20 March 2026 - where he is from

Today's Readings
(Audio)

But we know where he is from.
When the Christ comes, no one will know where he is from.


What they knew about where he was from in earthly terms was partial at best, missing the most important data about his birth in Bethlehem, the city of David. It is always bad to judge people based on our assumptions about their origins. We typically overlook many concrete details of their existence and only arrive at stereotypes and prejudices rather than anything real. All the more so when the individual in question was both son of God and son of man. For, as much as they misunderstood his earthly origin, even more did they fail to grasp his heavenly origin. Though he already explained that he had been sent by the Father, they clearly didn't understand or accept it, so he challenged them.

You know me and also know where I am from.

They knew if they believed what he told them. Otherwise it could be taken ironically, in the sense of, 'So you think you know where I am from?'. Thus he went on to explain the sense in which they definitely did not know where he was from, and could not, since they did not know the who sent him. Sure, they knew about that One in some sense, and even worshiped him as their God. But they did not understand him on the sames terms that his only begotten Son understood him. Obviously, they weren't privy to the plan in which the Father decided to send the Son and the Son obeyed and allowed himself to be sent. So any understanding they did have was external, did not penetrate into the heart of God, and thus could not account for the origin of Jesus. Their preconceptions about Jesus and their presumptions about God were both insufficient.

Yet I did not come on my own,
but the one who sent me, whom you do not know, is true.
I know him, because I am from him, and he sent me.


Here was an opportunity for the confused crowds to look beyond what they thought they knew in order to ask, 'Could it actually be as he said?' But instead of taking it as an invitation they received it as a challenge and became, first defensive, and then aggressive. They might have received the good news of the Gospel but instead heard only blasphemy.
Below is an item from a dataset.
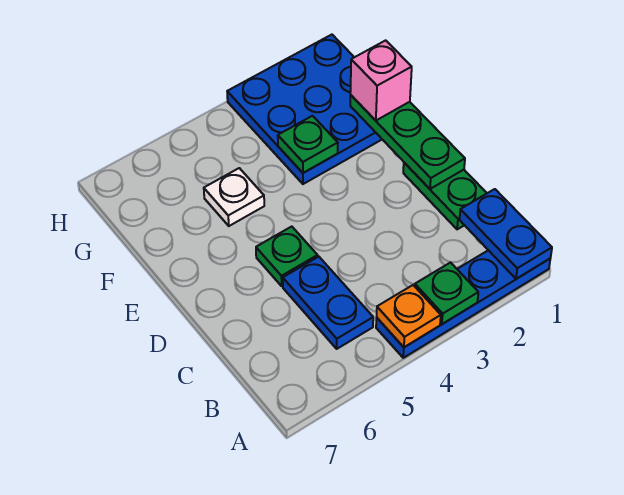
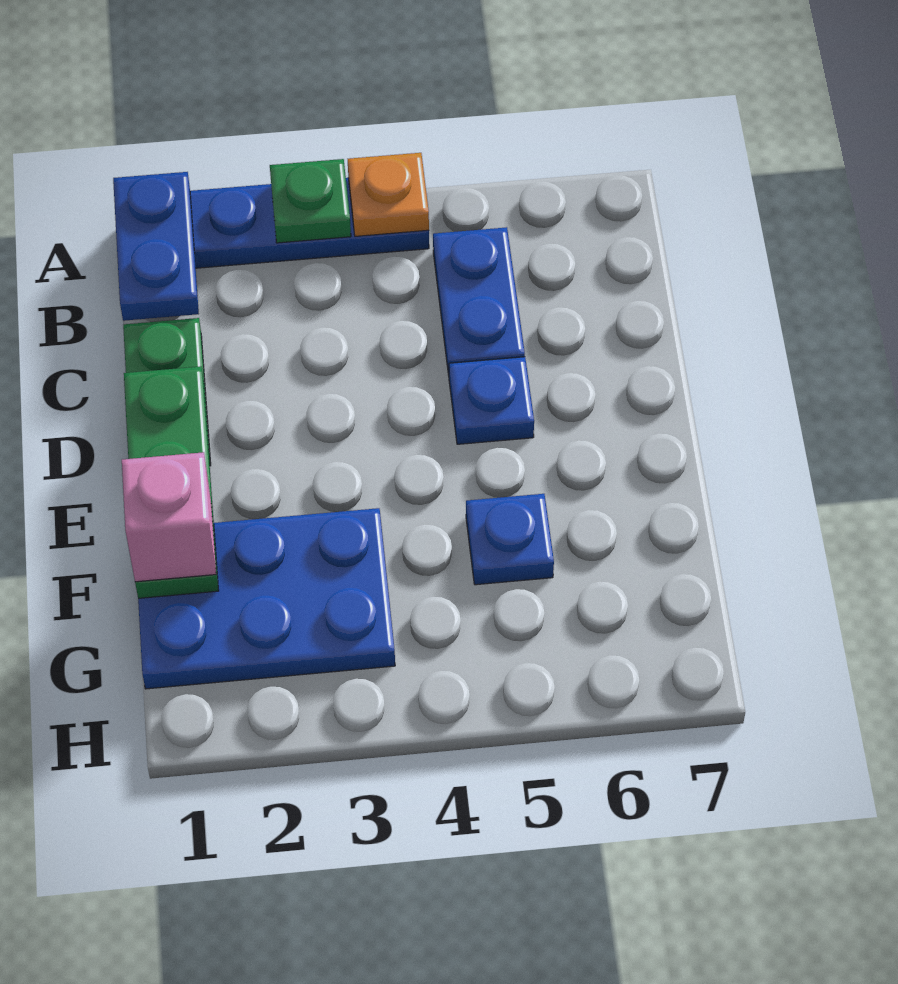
green 1x1 plate [256,227,318,286] -> blue 1x1 plate [449,357,534,444]
blue 3x3 plate [227,35,382,184] -> blue 2x3 plate [138,508,395,689]
green 1x1 plate [278,116,338,173] -> none
white 1x1 plate [204,168,264,226] -> blue 1x1 plate [466,494,554,585]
They were provoked like the wicked described in the first reading from Wisdom:

Let us see whether his words be true;
let us find out what will happen to him.
For if the just one be the son of God, he will defend him
and deliver him from the hand of his foes.
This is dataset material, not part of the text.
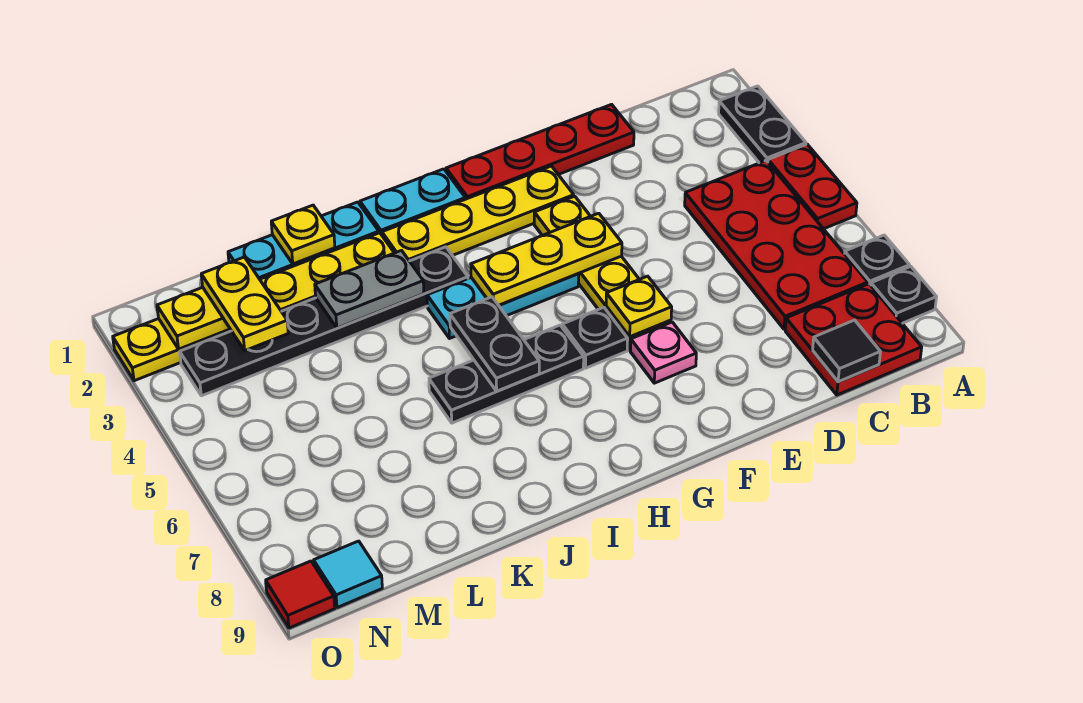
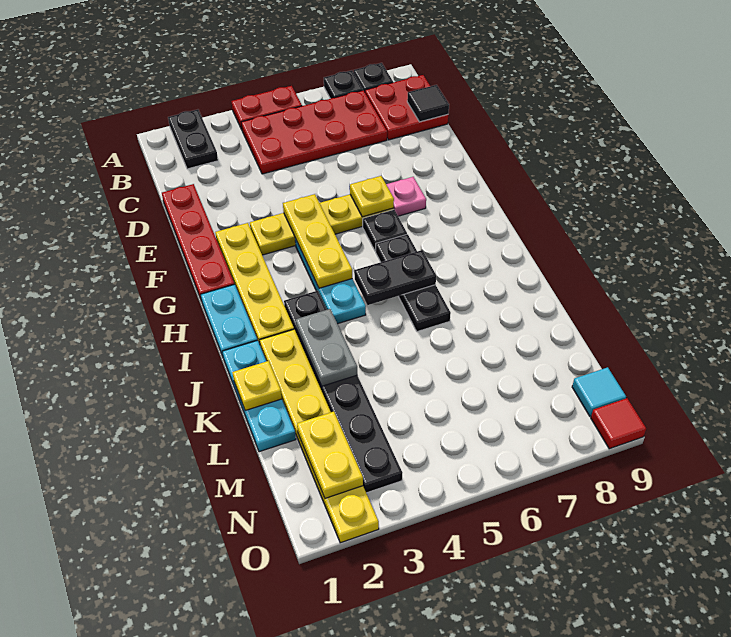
black 1x2 plate [719,86,806,163] -> black 1x2 plate turned to [168,110,218,169]
yellow 1x2 plate [201,257,288,350] -> none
And so the judgment given in Wisdom applied also to those opponents of Jesus in Jerusalem in today's Gospel: 

These were their thoughts, but they erred;
for their wickedness blinded them,
and they knew not the hidden counsels of God;
neither did they count on a recompense of holiness
nor discern the innocent souls' reward.


Importantly, Jesus knew all this, and yet did not suddenly deviate from his plan to die for these very people who tried to arrest him and would one day agitate for his execution. They were his enemies, and yet, as with us all, he desired to offer his life to save them. Because we know this we can be sure that even when we make mistakes or fail to live as good friends of Jesus he does not on that basis turn aside from us either. He continues to pour out his love in the hope that we may eventually receive it and be restored. It is important for us to recognize in Jesus the presence of this God-like agape love that transcends any other love we have ever known. It is precisely in our weaknesses and failings that it becomes possible for us to be convinced of this love at the deepest level of our being. It is then that we will say with Saint John, and in the same spirit of wonder in which he said it, that "we have come to know and to believe the love that God has for us" (see First John 4:16).